With one exception. Penelope and I are capitalists - and not just because we've done pretty well out of the capitalist system. We believe that free-market capitalism is not only the most powerful engine for human prosperity ever but also history's strongest force for freedom and human advancement. We beleive - no, we know - that economic freedom is as important as religioius freedom or freedom of speech. We believe that productive work, freely exchanged, is a virtue, just like charity freely given.

Please don't misunderstand this. We're not teaching Blake and Scott that their purpose in life is to get as rich as possible; it's to make sure that everyone is as free as possible. For us, the only difference between defending economic freedom and defending religious freedom is that while the mainstream culture offers no real opposition to the many ways in which Americans worship, there is a powerful current of antagonism toward the way they do business.
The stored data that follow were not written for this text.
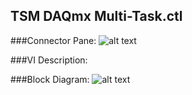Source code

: ## **TSM DAQmx Multi-Task.ctl**
###Connector Pane:
![alt text](/Instrument%20Control/DAQmx/Pin%20Map/TSM%20DAQmx%20Multi-Task.ctlc.png "TSM DAQmx Multi-Task.ctl connector pane")

###VI Description:


###Block Diagram:
![alt text](/Instrument%20Control/DAQmx/Pin%20Map/TSM%20DAQmx%20Multi-Task.ctld.png "TSM DAQmx Multi-Task.ctl block diagram")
Some of the attacks on free-market capitalism are overt: the idea, for example, that capitalism is unavoidably brutal, or at least immoral. Some are of the moren-in-sorrow-than-anger category, such as the notion that we should increase the benefits of the free market by taxing and regulating it into submission. Many are specific to the issues of the moment, like the idea that the best solution to the unsustainable growth of entitlements like Social Security and Medicare is to make them grow even faster (you can't make up some of this stuff).

And that is something worth ranting about: not anything my kids do, but what is being done to them.
A little later:
...if you're anything like me, I can guarantee that your jaw will drop the same way mind did once I started paying attention to the hostility to free-market capitalism that infects almost every movie and television show your kids are watching.
And later still:
One thing I learned is that the most powerful way in which nine- or ten-year-olds resemble grown-up Progressives is in their love of regulating things. There's just no way Blake can see something that's not good for you - like smoking cigarettes, or eating too much fast food - without wanting a law to ban it.
And from chapter 1:
"My teacher says the recession is the banks' fault."

"That's way too simple, Blake. For something as big as this recession, there's a lot of blame to go around."

"And my teacher says it's 'cause we care too much about buying stuff, and it might not be so bad if we stopped."

"Your teacher said . . . what?"
So far, this is an excellent book for pretty much anybody, not just capitalist parents of young children - but especially for them. And especially if they're the victims of our now anti-capitalist culture. But the previous excerpts aren't the Quote-of-the-Day. This is, from Chapter 4, October 2009: Who made my shoelaces?:
Now, I know that Progressives aren't all, or maybe even mostly, socialists, but that's a little like saying that they only have a chronic head cold instead of tuberculosis. When it comes to the economy, Progressives have a reflexive distrust of the market, and for the same reason that Scott does: They believe that it's just as sensible to trust an economic system designed and operated by no one as it is to be a passenger in a car without a driver. Progressives, who are reliably hostile to the idea of intelligent design in human evolution, are positively ecstatic about it in economic planning.

Of course, intelligent design in biology at least argues that the designer is divine and lives in heaven; in Progressive economics, it just assumes that the designer has a PhD and lives in Washington, D.C.